> Data excerpts

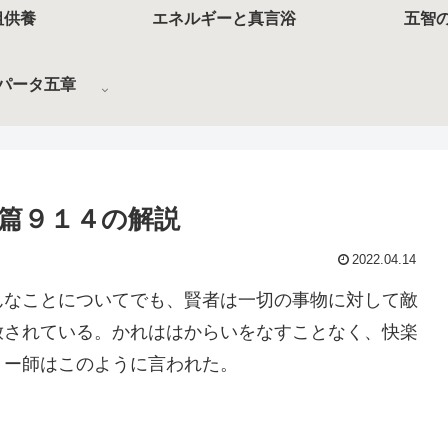
祖供養
エネルギーと真言浴
五智
パータ五章
篇９１４の解説
2022.04.14
んなことについてでも、賢者は一切の事物に対して敵
放されている。かれははからいをなすことなく、快楽
。ー師はこのように言われた。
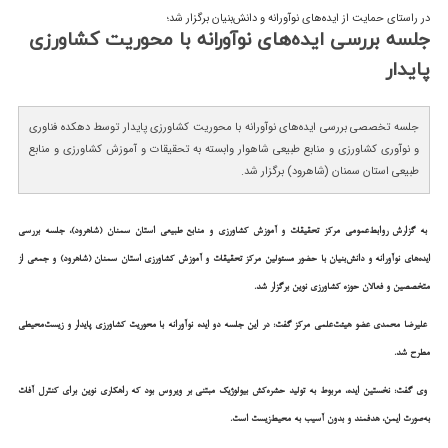
در راستای حمایت از ایده‌های نوآورانه و دانش‌بنیان برگزار شد؛
جلسه بررسی ایده‌های نوآورانه با محوریت كشاورزی
پایدار
جلسه تخصصی بررسی ایده‌های نوآورانه با محوریت کشاورزی پایدار توسط دهکده فناوری
و نوآوری کشاورزی و منابع طبیعی شاهوار وابسته به تحقیقات و آموزش کشاورزی و منابع
طبیعی استان سمنان (شاهرود) برگزار شد.
به گزارش روابط‌عمومی مرکز تحقیقات و آموزش کشاورزی و منابع طبیعی استان سمنان (شاهرود)، جلسه بررسی
ایده‌های نوآورانه و دانش‌بنیان با حضور مسئولین مرکز تحقیقات و آموزش کشاورزی استان سمنان (شاهرود) و جمعی از
متخصصین و فعالان حوزه کشاورزی نوین برگزار شد.
علیرضا محمدی عضو هیئت‌علمی مرکز گفت: در این جلسه دو ایده نوآورانه با محوریت کشاورزی پایدار و زیست‌محیطی
مطرح شد.
وی گفت: نخستین ایده، مربوط به تولید حشره‌کش بیولوژیک مبتنی بر ویروس بود که راهکاری نوین برای کنترل آفات
به‌صورت ایمن، هدفمند و بدون آسیب به محیط‌زیست است.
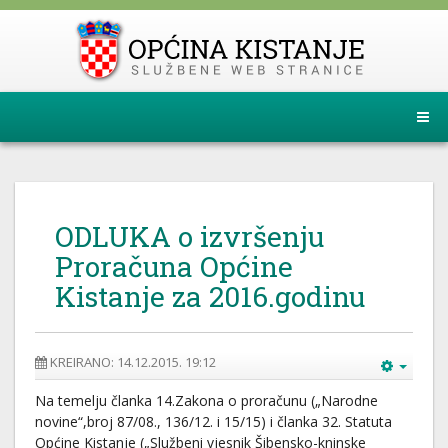
ODLUKA o izvršenju
Proračuna Općine
Kistanje za 2016.godinu
KREIRANO: 14.12.2015. 19:12
Na temelju članka 14.Zakona o proračunu („Narodne
novine“,broj 87/08., 136/12. i 15/15) i članka 32. Statuta
Općine Kistanje („Službeni vjesnik Šibensko-kninske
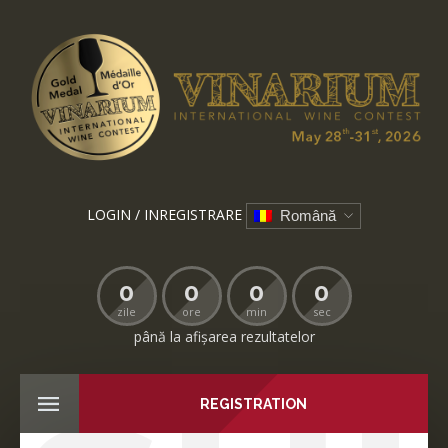
LOGIN / INREGISTRARE
Română
0
0
0
0
zile
ore
min
sec
până la afișarea rezultatelor
REGISTRATION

> What you will do
Each line above with the word "مرکز" needs to be copied.

> Result
به گزارش روابط‌عمومی مرکز تحقیقات و آموزش کشاورزی و منابع طبیعی استان سمنان (شاهرود)، جلسه بررسی
ایده‌های نوآورانه و دانش‌بنیان با حضور مسئولین مرکز تحقیقات و آموزش کشاورزی استان سمنان (شاهرود) و جمعی از
علیرضا محمدی عضو هیئت‌علمی مرکز گفت: در این جلسه دو ایده نوآورانه با محوریت کشاورزی پایدار و زیست‌محیطی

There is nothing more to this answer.